Well, in this case, lying to Congress is a crime, but techoversight is happy to call statements "lies" when there's no chance of upholding a "lying to Congress" charge. So their position that addressing the problem they see requires additional regulation is correct.

This is the first example of a "lie" they give:

“No one should have to go through the things that your families have suffered and this is why we invest so much and are going to continue doing industry leading efforts to make sure that no one has to go through the types of things that your families have had to suffer,” Zuckerberg said

And it's a lie because...

> Despite Zuckerberg’s claims during the 2024 US Senate Judiciary Committee hearing, Meta’s post-hearing investment in teen safety measures (i.e. Teen Accounts) are a PR stunt.
****
:: WRITTEN PROBLEM 1 ::
Which organizations or official bodies does the passage about Zuckerberg's testimony name? List each one once.
The passage above and the rows below come from unrelated sources.
****
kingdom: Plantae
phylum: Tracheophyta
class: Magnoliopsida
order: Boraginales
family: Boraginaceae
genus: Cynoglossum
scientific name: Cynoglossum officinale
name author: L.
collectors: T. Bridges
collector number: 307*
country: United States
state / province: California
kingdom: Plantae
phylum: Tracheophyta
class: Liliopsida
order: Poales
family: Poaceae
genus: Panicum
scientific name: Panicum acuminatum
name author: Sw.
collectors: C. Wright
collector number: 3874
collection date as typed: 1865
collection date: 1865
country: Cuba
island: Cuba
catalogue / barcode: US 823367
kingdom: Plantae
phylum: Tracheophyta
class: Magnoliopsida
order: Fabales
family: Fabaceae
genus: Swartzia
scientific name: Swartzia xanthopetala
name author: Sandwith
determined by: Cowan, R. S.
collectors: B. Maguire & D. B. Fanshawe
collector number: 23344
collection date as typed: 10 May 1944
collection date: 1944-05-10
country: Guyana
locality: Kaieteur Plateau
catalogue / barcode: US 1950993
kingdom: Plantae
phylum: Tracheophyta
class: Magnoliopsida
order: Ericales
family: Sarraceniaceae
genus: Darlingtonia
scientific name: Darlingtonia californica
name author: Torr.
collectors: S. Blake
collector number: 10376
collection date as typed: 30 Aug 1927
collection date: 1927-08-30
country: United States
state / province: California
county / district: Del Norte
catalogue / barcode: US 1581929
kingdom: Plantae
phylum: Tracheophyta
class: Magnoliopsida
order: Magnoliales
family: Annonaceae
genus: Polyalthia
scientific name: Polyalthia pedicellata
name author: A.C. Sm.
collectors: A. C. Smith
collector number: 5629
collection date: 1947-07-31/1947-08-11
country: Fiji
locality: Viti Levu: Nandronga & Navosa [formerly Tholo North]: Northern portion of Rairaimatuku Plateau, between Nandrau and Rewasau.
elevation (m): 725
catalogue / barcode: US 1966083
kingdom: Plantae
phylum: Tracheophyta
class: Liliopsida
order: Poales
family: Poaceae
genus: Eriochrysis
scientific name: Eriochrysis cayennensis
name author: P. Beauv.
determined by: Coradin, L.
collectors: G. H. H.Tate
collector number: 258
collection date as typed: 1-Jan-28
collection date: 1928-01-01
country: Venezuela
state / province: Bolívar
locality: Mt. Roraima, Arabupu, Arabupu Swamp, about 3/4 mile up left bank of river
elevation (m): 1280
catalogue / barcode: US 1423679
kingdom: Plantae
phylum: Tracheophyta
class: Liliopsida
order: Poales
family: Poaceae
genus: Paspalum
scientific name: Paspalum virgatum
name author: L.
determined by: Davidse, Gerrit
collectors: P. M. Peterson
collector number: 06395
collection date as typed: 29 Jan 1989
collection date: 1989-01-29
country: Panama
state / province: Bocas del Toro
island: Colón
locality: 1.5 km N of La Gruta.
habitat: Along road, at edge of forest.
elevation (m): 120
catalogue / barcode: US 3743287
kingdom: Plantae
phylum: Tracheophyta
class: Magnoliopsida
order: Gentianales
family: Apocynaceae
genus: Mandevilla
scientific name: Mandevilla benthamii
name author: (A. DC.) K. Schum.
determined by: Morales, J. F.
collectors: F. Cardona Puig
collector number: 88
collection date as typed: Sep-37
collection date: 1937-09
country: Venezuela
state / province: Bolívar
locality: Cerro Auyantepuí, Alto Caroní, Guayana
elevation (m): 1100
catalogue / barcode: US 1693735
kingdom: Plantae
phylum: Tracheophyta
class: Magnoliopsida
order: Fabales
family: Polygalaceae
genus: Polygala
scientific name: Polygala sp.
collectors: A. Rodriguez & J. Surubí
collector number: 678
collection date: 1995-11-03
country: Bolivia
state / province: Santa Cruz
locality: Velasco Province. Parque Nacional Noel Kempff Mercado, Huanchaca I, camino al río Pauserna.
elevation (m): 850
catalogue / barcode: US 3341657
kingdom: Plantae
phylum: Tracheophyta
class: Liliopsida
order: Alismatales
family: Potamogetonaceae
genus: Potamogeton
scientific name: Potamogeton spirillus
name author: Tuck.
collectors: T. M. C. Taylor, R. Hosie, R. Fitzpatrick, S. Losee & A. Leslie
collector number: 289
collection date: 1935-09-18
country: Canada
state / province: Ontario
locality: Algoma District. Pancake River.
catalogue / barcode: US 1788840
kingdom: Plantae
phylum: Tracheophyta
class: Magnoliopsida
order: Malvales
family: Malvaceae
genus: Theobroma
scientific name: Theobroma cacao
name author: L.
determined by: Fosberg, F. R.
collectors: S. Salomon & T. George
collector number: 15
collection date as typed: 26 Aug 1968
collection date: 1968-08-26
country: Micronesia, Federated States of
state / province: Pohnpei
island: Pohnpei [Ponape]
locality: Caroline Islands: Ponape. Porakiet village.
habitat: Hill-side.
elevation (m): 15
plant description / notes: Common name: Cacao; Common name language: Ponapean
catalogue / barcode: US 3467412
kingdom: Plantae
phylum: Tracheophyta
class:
****
:: WRITTEN PROBLEM 2 ::
Rewrite the rows from the line with "collection date: 1937-09" through the last line of the rows as a Markdown table with the columns No. and Line, leaving out any blank lines.

:: EXPECTED ANSWER 1 ::
- Congress
- techoversight
- US Senate Judiciary Committee
- Meta

:: EXPECTED ANSWER 2 ::
| No. | Line |
|---|---|
| 1 | collection date: 1937-09 |
| 2 | country: Venezuela |
| 3 | state / province: Bolívar |
| 4 | locality: Cerro Auyantepuí, Alto Caroní, Guayana |
| 5 | elevation (m): 1100 |
| 6 | catalogue / barcode: US 1693735 |
| 7 | kingdom: Plantae |
| 8 | phylum: Tracheophyta |
| 9 | class: Magnoliopsida |
| 10 | order: Fabales |
| 11 | family: Polygalaceae |
| 12 | genus: Polygala |
| 13 | scientific name: Polygala sp. |
| 14 | collectors: A. Rodriguez & J. Surubí |
| 15 | collector number: 678 |
| 16 | collection date: 1995-11-03 |
| 17 | country: Bolivia |
| 18 | state / province: Santa Cruz |
| 19 | locality: Velasco Province. Parque Nacional Noel Kempff Mercado, Huanchaca I, camino al río Pauserna. |
| 20 | elevation (m): 850 |
| 21 | catalogue / barcode: US 3341657 |
| 22 | kingdom: Plantae |
| 23 | phylum: Tracheophyta |
| 24 | class: Liliopsida |
| 25 | order: Alismatales |
| 26 | family: Potamogetonaceae |
| 27 | genus: Potamogeton |
| 28 | scientific name: Potamogeton spirillus |
| 29 | name author: Tuck. |
| 30 | collectors: T. M. C. Taylor, R. Hosie, R. Fitzpatrick, S. Losee & A. Leslie |
| 31 | collector number: 289 |
| 32 | collection date: 1935-09-18 |
| 33 | country: Canada |
| 34 | state / province: Ontario |
| 35 | locality: Algoma District. Pancake River. |
| 36 | catalogue / barcode: US 1788840 |
| 37 | kingdom: Plantae |
| 38 | phylum: Tracheophyta |
| 39 | class: Magnoliopsida |
| 40 | order: Malvales |
| 41 | family: Malvaceae |
| 42 | genus: Theobroma |
| 43 | scientific name: Theobroma cacao |
| 44 | name author: L. |
| 45 | determined by: Fosberg, F. R. |
| 46 | collectors: S. Salomon & T. George |
| 47 | collector number: 15 |
| 48 | collection date as typed: 26 Aug 1968 |
| 49 | collection date: 1968-08-26 |
| 50 | country: Micronesia, Federated States of |
| 51 | state / province: Pohnpei |
| 52 | island: Pohnpei [Ponape] |
| 53 | locality: Caroline Islands: Ponape. Porakiet village. |
| 54 | habitat: Hill-side. |
| 55 | elevation (m): 15 |
| 56 | plant description / notes: Common name: Cacao; Common name language: Ponapean |
| 57 | catalogue / barcode: US 3467412 |
| 58 | kingdom: Plantae |
| 59 | phylum: Tracheophyta |
| 60 | class: |